The Morris A. Knight House is a single family home located at 1105 Church Street in Flint, Michigan. It was listed on the National Register of Historic Places in 1982.

==History==
Morris A. Knight was born in Detroit in 1847; his parents owned and operated a shoe store. In 1863, the family moved to Flint and opened another shoe store. Morris worked for his father for a few years, then moved to Bay City in 1874 to work in a mercantile business. He returned to Flint in 1876 and started a dry goods store, in partnership with O. M. Smith, named O. M. Smith and Company. The store was immediately successful, and in 1880 moved to a larger space. In 1883 Smith and Knight formed a partnership with Jay Thompson to open a second store in Bay City. Meanwhile, their Flint store continued to prosper, and in 1891, they moved to yet larger quarters. By the early 1900s, O. M. Smith and Company had expanded their line of reay-to-wear clothing, dry goods, and other family-related stock to become one of the first true department stores in the area. It remained in business until the Great Depression forced it to close in 1932.

While running a successful business, Knight also started a family. He married Harriett Henderson of Flint in 1877; the couple had three children. In 1887, the couple constructed this residence for their family. Morris A. Knight lived in the house until his death in 1918. Afterward, Harriett Knight lived there until her own death in 1935. The house passed to the Knight's youngest daughter, Alice, who remained in the house until her own death in 1977.

==Description==
The Morris A. Knight House is a two-story, wood-framed, Queen Anne house with asymmetrical massing. It displays a variety of window shapes and sizes, a varying roofline, and a mix of shingle and clapboard sheathing. The front facade is asymmetrical, with a projecting two-bay section on one side contains two twelve-over-one double hung sash window units on each floor. A gable roof with casement windows and a sunburst carving tops the bays. On the other side is a deeply recessed bay with a double-door entry. A curved wraparound porch with turned columns shelters the entryway; the eaveline of the porch continues across the entire facade. The second floor holds paired nine-over-one sash window units, with fishscale shingling covering the bay. A hipped roof containing a small pediment and dormer tops the bay.
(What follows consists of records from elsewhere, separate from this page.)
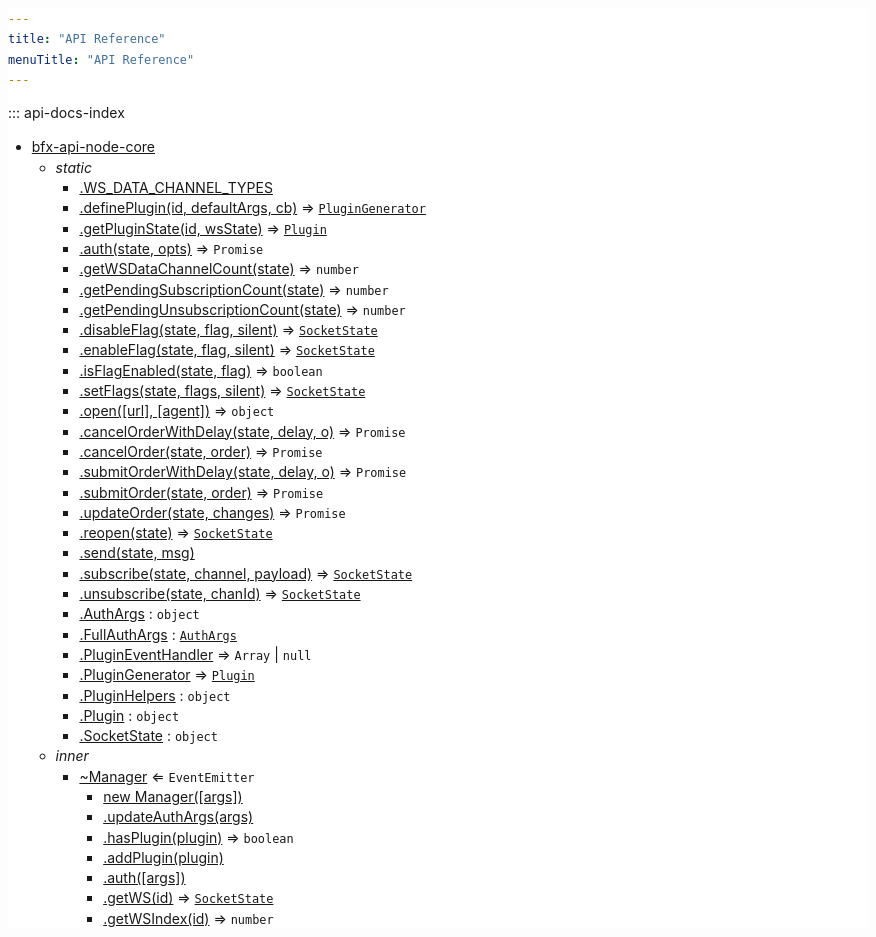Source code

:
 ```yaml
---
title: "API Reference"
menuTitle: "API Reference"
---
```

::: api-docs-index
* [bfx-api-node-core](#module_bfx-api-node-core)
    * _static_
        * [.WS_DATA_CHANNEL_TYPES](#module_bfx-api-node-core.WS_DATA_CHANNEL_TYPES)
        * [.definePlugin(id, defaultArgs, cb)](#module_bfx-api-node-core.definePlugin) ⇒ [<code>PluginGenerator</code>](#module_bfx-api-node-core.PluginGenerator)
        * [.getPluginState(id, wsState)](#module_bfx-api-node-core.getPluginState) ⇒ [<code>Plugin</code>](#module_bfx-api-node-core.Plugin)
        * [.auth(state, opts)](#module_bfx-api-node-core.auth) ⇒ <code>Promise</code>
        * [.getWSDataChannelCount(state)](#module_bfx-api-node-core.getWSDataChannelCount) ⇒ <code>number</code>
        * [.getPendingSubscriptionCount(state)](#module_bfx-api-node-core.getPendingSubscriptionCount) ⇒ <code>number</code>
        * [.getPendingUnsubscriptionCount(state)](#module_bfx-api-node-core.getPendingUnsubscriptionCount) ⇒ <code>number</code>
        * [.disableFlag(state, flag, silent)](#module_bfx-api-node-core.disableFlag) ⇒ [<code>SocketState</code>](#module_bfx-api-node-core.SocketState)
        * [.enableFlag(state, flag, silent)](#module_bfx-api-node-core.enableFlag) ⇒ [<code>SocketState</code>](#module_bfx-api-node-core.SocketState)
        * [.isFlagEnabled(state, flag)](#module_bfx-api-node-core.isFlagEnabled) ⇒ <code>boolean</code>
        * [.setFlags(state, flags, silent)](#module_bfx-api-node-core.setFlags) ⇒ [<code>SocketState</code>](#module_bfx-api-node-core.SocketState)
        * [.open([url], [agent])](#module_bfx-api-node-core.open) ⇒ <code>object</code>
        * [.cancelOrderWithDelay(state, delay, o)](#module_bfx-api-node-core.cancelOrderWithDelay) ⇒ <code>Promise</code>
        * [.cancelOrder(state, order)](#module_bfx-api-node-core.cancelOrder) ⇒ <code>Promise</code>
        * [.submitOrderWithDelay(state, delay, o)](#module_bfx-api-node-core.submitOrderWithDelay) ⇒ <code>Promise</code>
        * [.submitOrder(state, order)](#module_bfx-api-node-core.submitOrder) ⇒ <code>Promise</code>
        * [.updateOrder(state, changes)](#module_bfx-api-node-core.updateOrder) ⇒ <code>Promise</code>
        * [.reopen(state)](#module_bfx-api-node-core.reopen) ⇒ [<code>SocketState</code>](#module_bfx-api-node-core.SocketState)
        * [.send(state, msg)](#module_bfx-api-node-core.send)
        * [.subscribe(state, channel, payload)](#module_bfx-api-node-core.subscribe) ⇒ [<code>SocketState</code>](#module_bfx-api-node-core.SocketState)
        * [.unsubscribe(state, chanId)](#module_bfx-api-node-core.unsubscribe) ⇒ [<code>SocketState</code>](#module_bfx-api-node-core.SocketState)
        * [.AuthArgs](#module_bfx-api-node-core.AuthArgs) : <code>object</code>
        * [.FullAuthArgs](#module_bfx-api-node-core.FullAuthArgs) : [<code>AuthArgs</code>](#module_bfx-api-node-core.AuthArgs)
        * [.PluginEventHandler](#module_bfx-api-node-core.PluginEventHandler) ⇒ <code>Array</code> \| <code>null</code>
        * [.PluginGenerator](#module_bfx-api-node-core.PluginGenerator) ⇒ [<code>Plugin</code>](#module_bfx-api-node-core.Plugin)
        * [.PluginHelpers](#module_bfx-api-node-core.PluginHelpers) : <code>object</code>
        * [.Plugin](#module_bfx-api-node-core.Plugin) : <code>object</code>
        * [.SocketState](#module_bfx-api-node-core.SocketState) : <code>object</code>
    * _inner_
        * [~Manager](#module_bfx-api-node-core.Manager) ⇐ <code>EventEmitter</code>
            * [new Manager([args])](#new_module_bfx-api-node-core.Manager_new)
            * [.updateAuthArgs(args)](#module_bfx-api-node-core.Manager+updateAuthArgs)
            * [.hasPlugin(plugin)](#module_bfx-api-node-core.Manager+hasPlugin) ⇒ <code>boolean</code>
            * [.addPlugin(plugin)](#module_bfx-api-node-core.Manager+addPlugin)
            * [.auth([args])](#module_bfx-api-node-core.Manager+auth)
            * [.getWS(id)](#module_bfx-api-node-core.Manager+getWS) ⇒ [<code>SocketState</code>](#module_bfx-api-node-core.SocketState)
            * [.getWSIndex(id)](#module_bfx-api-node-core.Manager+getWSIndex) ⇒ <code>number</code>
Inside, the house contains a front hall, two parlors and a dining room on the first floor. The hall contains a wood staircase leading to the upper level. The formal rooms contain rich woodwork, sliding doors, and numerous fireplaces with wood mantels and tilework surrounds. The dining room is enhanced with a parquet floor. There is also a kitchen and butler's pantry on the level. The second floor contains large bedrooms and a bath, as well as a smaller maid's bedroom and bath.